> PAGE EXTRACT
--*--

Joe Ward

Personal information
- Full name: Joseph Ward
- Date of birth: 25 November 1954 (age 70)
- Place of birth: Glasgow, Scotland
- Height: 6 ft 0 in (1.83 m)
- Position(s): Striker

Senior career*
- Years: Team / Apps / (Gls)
- 1974–1979: Clyde / 128 / (39)
- 1979: Aston Villa / 3 / (0)
- 1979: Hibernian / 9 / (0)
- 1980–1981: Dundee United / 6 / (0)
- 1981–1984: Ayr United / 39 / (3)
- 1984–1985: Stirling Albion / 8 / (1)
- 1985–1987: St Johnstone / 39 / (8)
- Total:  / 232 / (51)

= Joe Ward (footballer, born 1954) =

Scottish footballer

Joe Ward (born 25 November 1954) is a Scottish former footballer who played as a forward.

--*--

> DATA RECORDS
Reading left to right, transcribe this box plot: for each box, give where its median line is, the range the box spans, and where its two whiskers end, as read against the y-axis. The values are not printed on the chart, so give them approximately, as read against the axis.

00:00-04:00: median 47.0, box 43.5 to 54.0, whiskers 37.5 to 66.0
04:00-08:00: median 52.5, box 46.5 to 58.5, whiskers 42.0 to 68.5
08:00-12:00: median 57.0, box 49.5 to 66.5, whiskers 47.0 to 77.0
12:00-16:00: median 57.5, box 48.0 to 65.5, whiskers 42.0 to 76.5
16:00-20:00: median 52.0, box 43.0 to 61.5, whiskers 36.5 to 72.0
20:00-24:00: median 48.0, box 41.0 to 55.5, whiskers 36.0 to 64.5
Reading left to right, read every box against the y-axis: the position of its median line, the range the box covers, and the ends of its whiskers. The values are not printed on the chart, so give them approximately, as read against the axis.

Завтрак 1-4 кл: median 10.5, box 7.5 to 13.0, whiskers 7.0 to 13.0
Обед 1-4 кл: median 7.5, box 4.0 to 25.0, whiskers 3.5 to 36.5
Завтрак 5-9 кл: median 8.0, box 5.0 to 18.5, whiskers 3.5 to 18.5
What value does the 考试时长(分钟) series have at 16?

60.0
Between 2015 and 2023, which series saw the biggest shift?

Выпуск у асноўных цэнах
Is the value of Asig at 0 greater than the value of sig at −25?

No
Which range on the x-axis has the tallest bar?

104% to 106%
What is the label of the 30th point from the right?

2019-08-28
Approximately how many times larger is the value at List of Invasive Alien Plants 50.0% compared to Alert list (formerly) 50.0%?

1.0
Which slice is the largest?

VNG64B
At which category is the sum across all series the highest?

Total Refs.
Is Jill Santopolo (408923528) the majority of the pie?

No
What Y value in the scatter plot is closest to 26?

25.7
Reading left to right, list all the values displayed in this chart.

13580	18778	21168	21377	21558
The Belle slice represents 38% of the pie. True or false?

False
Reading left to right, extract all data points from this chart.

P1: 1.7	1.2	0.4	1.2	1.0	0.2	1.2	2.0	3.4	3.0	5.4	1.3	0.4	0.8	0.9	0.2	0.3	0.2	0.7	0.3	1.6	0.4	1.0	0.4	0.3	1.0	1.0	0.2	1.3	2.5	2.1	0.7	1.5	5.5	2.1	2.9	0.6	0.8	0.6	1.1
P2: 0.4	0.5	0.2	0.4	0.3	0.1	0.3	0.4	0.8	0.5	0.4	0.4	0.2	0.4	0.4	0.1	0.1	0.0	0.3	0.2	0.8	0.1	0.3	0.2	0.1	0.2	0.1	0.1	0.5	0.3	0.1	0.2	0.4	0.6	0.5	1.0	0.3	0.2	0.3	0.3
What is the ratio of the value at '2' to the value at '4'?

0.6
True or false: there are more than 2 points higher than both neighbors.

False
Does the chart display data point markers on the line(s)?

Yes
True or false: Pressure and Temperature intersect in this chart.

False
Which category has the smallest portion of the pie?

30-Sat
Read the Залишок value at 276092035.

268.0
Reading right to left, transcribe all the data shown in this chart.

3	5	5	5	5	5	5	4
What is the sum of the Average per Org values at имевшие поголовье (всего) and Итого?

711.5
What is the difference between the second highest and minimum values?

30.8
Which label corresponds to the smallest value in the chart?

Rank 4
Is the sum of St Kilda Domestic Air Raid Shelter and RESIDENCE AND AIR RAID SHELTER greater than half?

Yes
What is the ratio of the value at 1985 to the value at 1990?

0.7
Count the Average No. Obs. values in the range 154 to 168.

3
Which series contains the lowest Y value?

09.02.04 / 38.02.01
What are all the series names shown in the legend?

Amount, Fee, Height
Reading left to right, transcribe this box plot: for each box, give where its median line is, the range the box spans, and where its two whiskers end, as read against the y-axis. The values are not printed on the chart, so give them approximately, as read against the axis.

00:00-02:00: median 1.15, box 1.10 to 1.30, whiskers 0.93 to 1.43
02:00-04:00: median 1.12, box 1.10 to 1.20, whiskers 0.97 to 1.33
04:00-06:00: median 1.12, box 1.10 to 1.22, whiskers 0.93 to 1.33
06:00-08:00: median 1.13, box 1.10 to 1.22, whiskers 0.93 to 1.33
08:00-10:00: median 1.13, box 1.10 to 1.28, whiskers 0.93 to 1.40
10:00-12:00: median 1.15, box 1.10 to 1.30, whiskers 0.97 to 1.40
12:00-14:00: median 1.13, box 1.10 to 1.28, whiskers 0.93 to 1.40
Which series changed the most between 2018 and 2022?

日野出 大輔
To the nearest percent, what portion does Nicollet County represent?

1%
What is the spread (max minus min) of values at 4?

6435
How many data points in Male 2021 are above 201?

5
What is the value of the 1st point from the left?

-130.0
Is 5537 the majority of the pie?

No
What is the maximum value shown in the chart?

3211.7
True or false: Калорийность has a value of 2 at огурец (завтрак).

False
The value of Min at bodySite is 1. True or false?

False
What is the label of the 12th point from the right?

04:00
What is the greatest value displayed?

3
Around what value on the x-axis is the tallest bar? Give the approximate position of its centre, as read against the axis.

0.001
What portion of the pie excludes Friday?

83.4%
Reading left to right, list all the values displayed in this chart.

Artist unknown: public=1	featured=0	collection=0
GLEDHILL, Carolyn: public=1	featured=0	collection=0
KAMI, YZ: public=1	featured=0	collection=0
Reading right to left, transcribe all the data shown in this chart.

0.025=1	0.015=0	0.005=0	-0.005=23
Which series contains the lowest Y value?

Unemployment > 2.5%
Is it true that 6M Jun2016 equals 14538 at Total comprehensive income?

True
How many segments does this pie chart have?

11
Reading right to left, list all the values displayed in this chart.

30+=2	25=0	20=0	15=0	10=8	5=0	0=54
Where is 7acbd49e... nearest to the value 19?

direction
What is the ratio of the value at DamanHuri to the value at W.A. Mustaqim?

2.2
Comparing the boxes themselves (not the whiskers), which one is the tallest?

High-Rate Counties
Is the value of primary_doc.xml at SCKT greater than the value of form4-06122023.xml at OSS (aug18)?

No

--*--

> PROBLEMS TO WORK ON
1. Answer these questions from the page extract on Joe Ward:
(a) Where was he born?
(b) Which team did he play for from 1980 to 1981?
(c) How many senior appearances does the total line give?
2. Write what comes next in the page extract on Joe Ward, picking up right after its last sentence.

> ANSWERS PER TASK
1.
(a) Glasgow, Scotland
(b) Dundee United
(c) 232

2.
==Career==
Ward started his career with Clyde before winning a move to English side Aston Villa in the late 1970s. Ward played three games for the Villans, returning to Scotland with Hibernian where he played a further nine times before joining Dundee United. Ward's time at Tannadice was equally short as he played only six times before moving to Ayr United. After nearly forty appearances with the Honest Men, Ward moved on to Stirling Albion, before playing out his career with St Johnstone.